This article misses a few things:
UINT32_MAX % N == 0
& (N - 1)
This trick can be a nice win when writing lock free queues, but for normal queues it’s so marginal it’s probably not worth it.
An actual modulo is just too expensive (unless N is a constant, and the compiler has an optimization for that). For the other two designs you don’t need to use mod to support arbitrary values of N, a single conditional will suffice to wrap the values. That won’t work when the indices have an unlimited range.
(Also, surely only powers of two are going to be factors of another power of two?)
Yeah you’re right, it’s funny I never noticed that.
Turns out my entire post is wrong. In lock free code, you actually want the opposite of this trick - keeping reader/writer pos separate. If you have head + length you need to update both variables (e.g. enqueue is rougly head++ length–) which requires a CAS loop that’s twice as wide.
If you’re doing an SPSC ring buffer you can keep the reader/writer pos as non-atomic ints in separate cache lines, and add an atomic flag to each node saying whether it was last read or written. You don’t waste any slots and you only get contention when the queue is nearly empty/full.
It’s amazing how often these things seem to come up:
Ring buffers seem to come up particularly often in embedded code. They’re fairly memory-efficient, have predictable time and space costs (which can be critical!), and can be sized individually based on capacity planning.
There are not a lot of fancy data structures I’d trust to run in an interrupt handler, for example, but a ring buffer seems like an obvious choice for handling an incoming serial data interrupt.
Also, I’ve used the trick described in the post (letting the counters keep increasing, and masking on index) several places, and seen several others use it. I don’t think it’s that uncommon. It’s certainly worth knowing. When the ring buffer empties or one wraps the other, one can reduce both indices without changing the delta, to avoid the possibility of overflow. In many cases, it’s not a realistic concern, though. (i.e., enough operations to cause overflow would also significantly exceed the wear life of the flash memory the code is managing.)

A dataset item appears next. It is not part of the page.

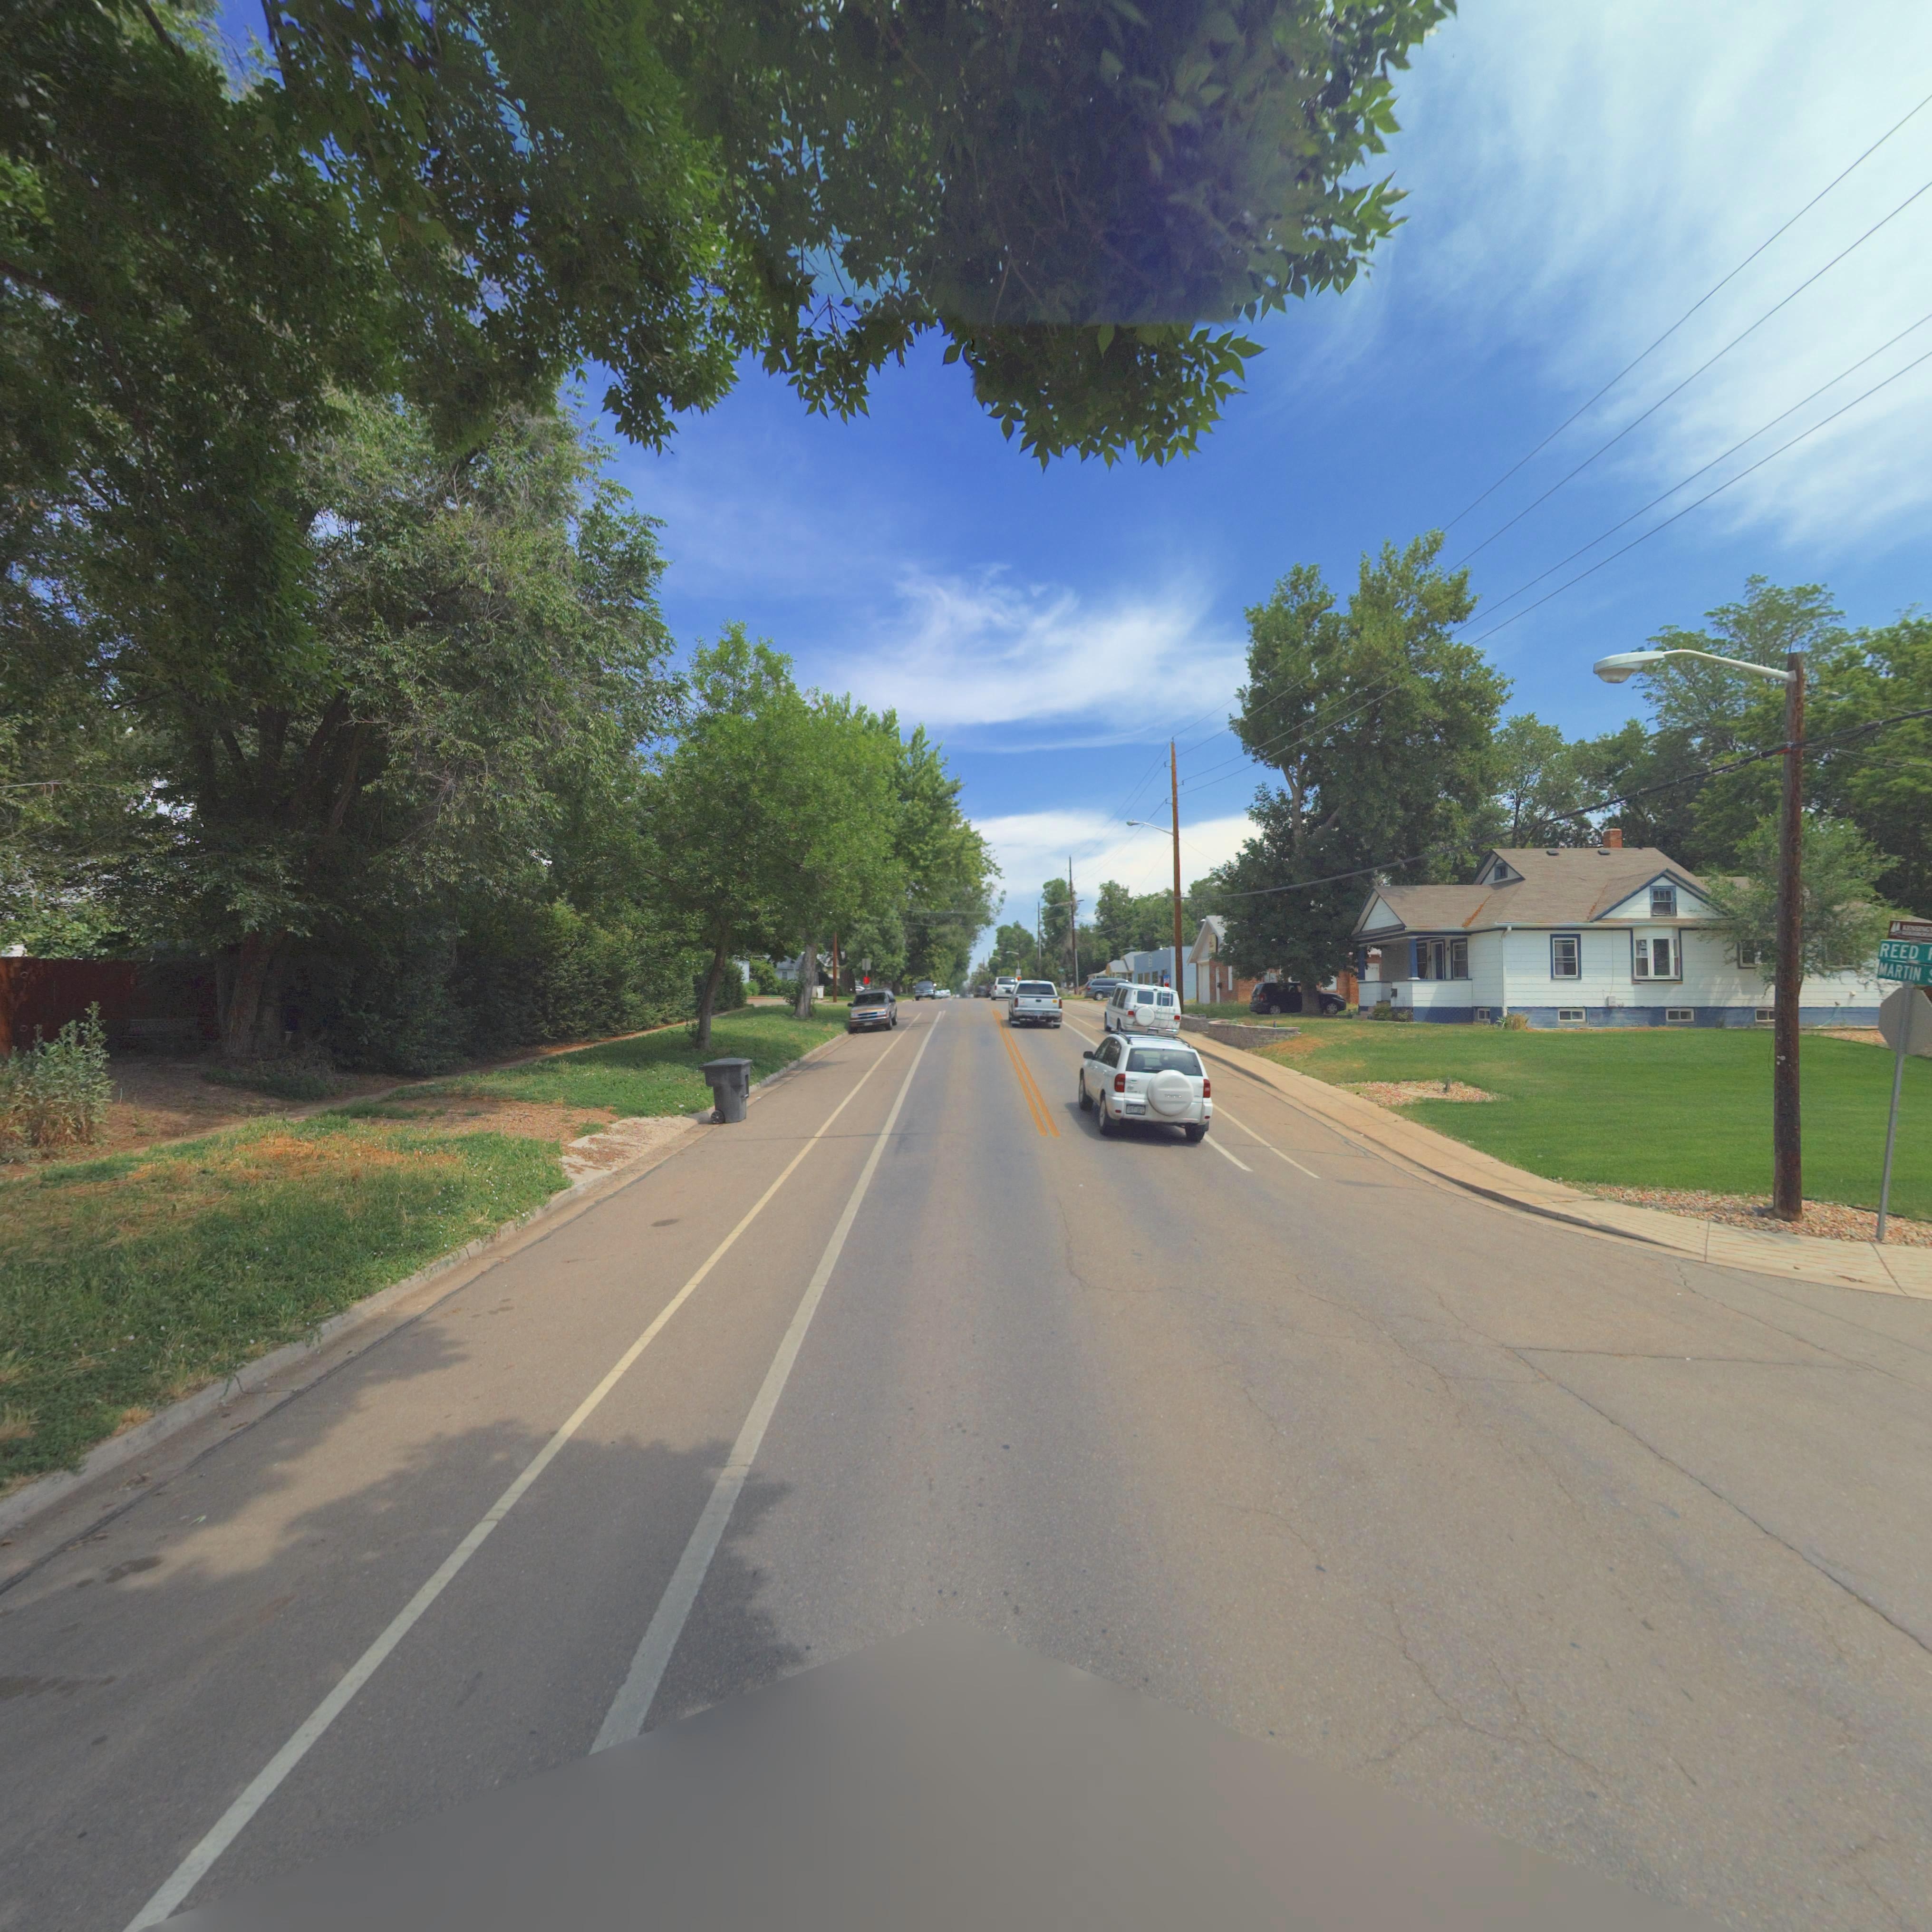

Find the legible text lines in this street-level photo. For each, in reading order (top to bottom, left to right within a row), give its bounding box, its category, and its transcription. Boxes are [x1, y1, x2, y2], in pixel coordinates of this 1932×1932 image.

[1879, 942, 1921, 959] StreetName: REED
[1875, 961, 1923, 984] StreetName: MARTIN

Friends don’t let friends use bitmasks when they could have just used an extra element in the (arguably) simpler earlier versions. Depending on the size of each element I’d prefer simpler code. Plus the no mask versions are basically a design pattern that many programmers are familiar with so it should be somewhat self documenting.
But then how are your peers suppose to know how smart you are?
[Comment from banned user removed]
Please, let’s not turn Lobste.rs into Reddit with threads of tired old witticisms, eh? It adds no value to the discussion.
I like that virtual memory trick that lets you remove the wrap around logic altogether. Too bad it’s not portable.